The naive method worked well on the small JPEG inputs but didn’t work for the high resolution TIF images. Instead of increasing the N factor of the O(N^2) runtime in the naive search by enlarging the search region, we used downsampling to produce a image pyramid for speedups.

For the top of the pyramid, we chose a downsampling rate of 5x per edge to produce an image of 1/25 resolution. We then applied the naive search function on the downsampled image to get the offsets. We applied the offsets times 5 to the original image to realign them and repeated the process for downsampling rates of 4x through 1x.

This method worked well for most large images. We chose the red channel (2nd) as base channel since it produced the best results.
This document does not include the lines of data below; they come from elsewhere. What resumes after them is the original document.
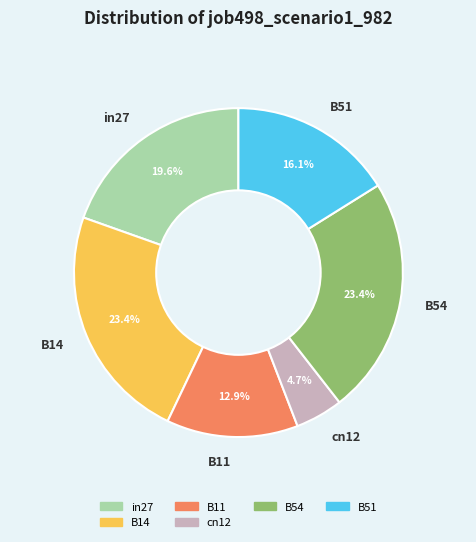

The B51 slice represents 16% of the pie. True or false?

True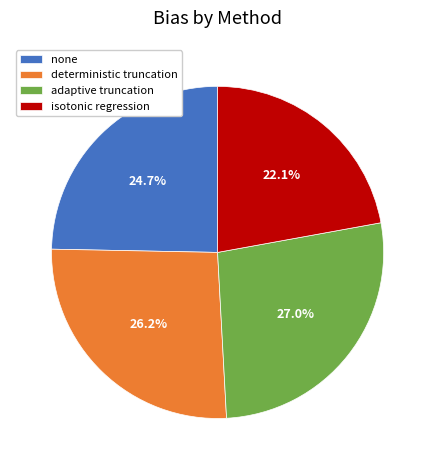

Which has a higher value, none or deterministic truncation?

deterministic truncation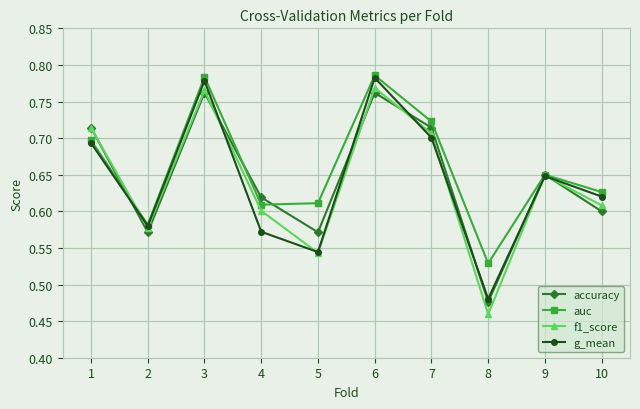

How many accuracy values are between 0 and 1?

10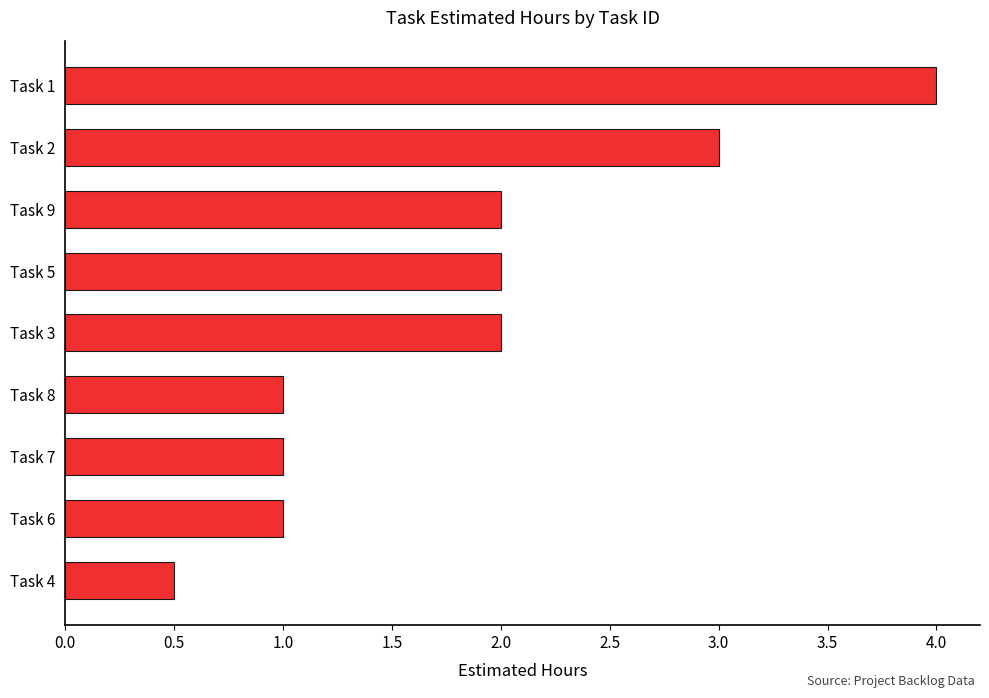

What is the label of the 5th bar from the bottom?

Task 3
For the emir.tif input, using the center part of the image for evaluation resulted in mismatches due to the pure colors of the clothes and thus differences in brightness levels. For this input alone, we changed our function to crop out the center of images to crop out the right border part instead since the wooden door is more consistent in brightness across channels.


Extra credit

Automatic cropping

We added extra logic for automatic cropping to the program. The function works by creating a mask on the brightness levels of all color channels. If one of the channels is very dark or very bright(<= 0.05 or >= 0.95), we set the mask to be true. We then take the columns and rows starting from the borders and crop them if more than 50% of the masks are turned on for the column or row. We repeat this until the first column or row where less than 50% of the pixels are masked.

We applied cropping twice in our program, first on the raw input of three images stacked together and then after then final alignment through pyramid search. Note that this also improves the alignment of some pictures by cropping before the search, as seen in examples below.